**INSTRUCTIONS TO FOLLOW:** For this exercise, repeat exactly the lines below starting at the line holding "pyautogui.scroll(5, 682, 293)" and ending at the line holding "pyautogui.scroll(15, 747, 249)", both included, with no extra lines and no pictures.

**THE RECORDS:**
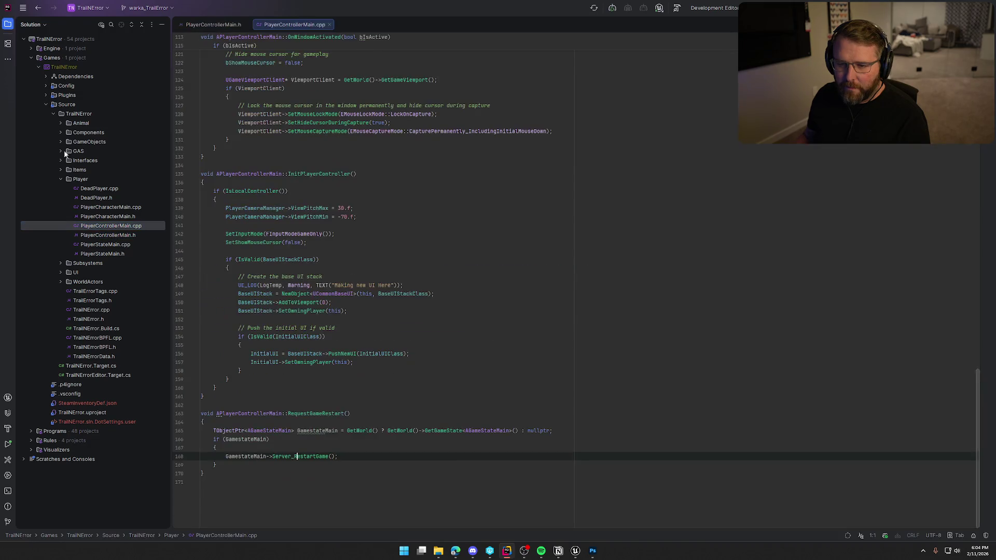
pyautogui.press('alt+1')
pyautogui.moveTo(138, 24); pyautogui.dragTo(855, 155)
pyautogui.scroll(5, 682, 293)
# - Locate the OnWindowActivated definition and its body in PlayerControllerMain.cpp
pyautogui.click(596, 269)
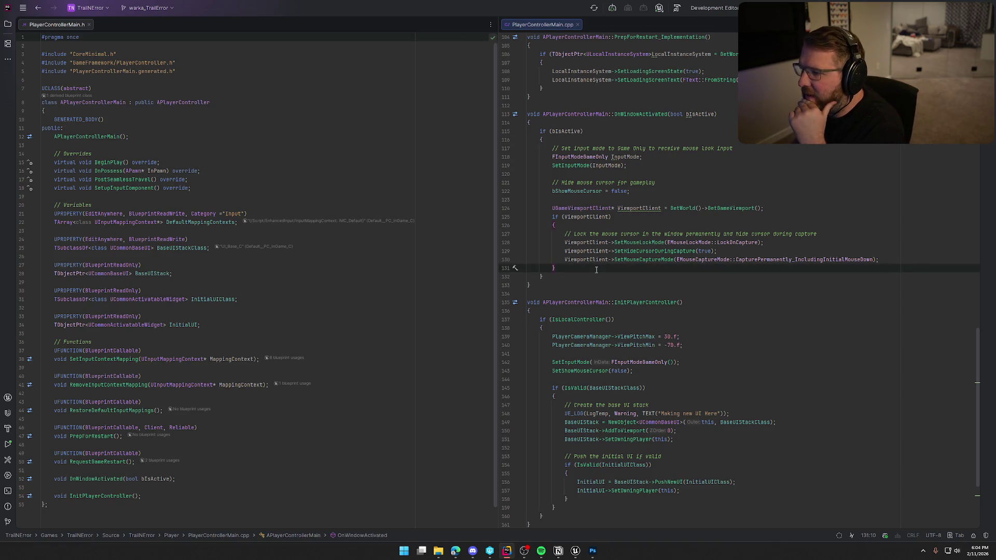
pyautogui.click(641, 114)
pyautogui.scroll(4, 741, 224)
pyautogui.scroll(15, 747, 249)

* * *

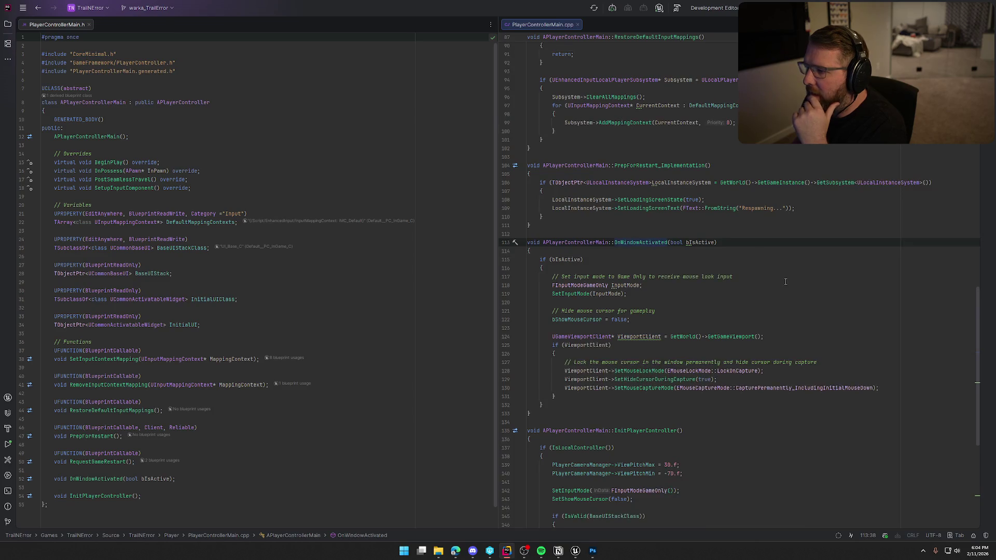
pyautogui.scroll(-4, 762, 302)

**ANSWER TO THE EXERCISE:**
pyautogui.scroll(5, 682, 293)
# - Locate the OnWindowActivated definition and its body in PlayerControllerMain.cpp
pyautogui.click(596, 269)
pyautogui.click(641, 114)
pyautogui.scroll(4, 741, 224)
pyautogui.scroll(15, 747, 249)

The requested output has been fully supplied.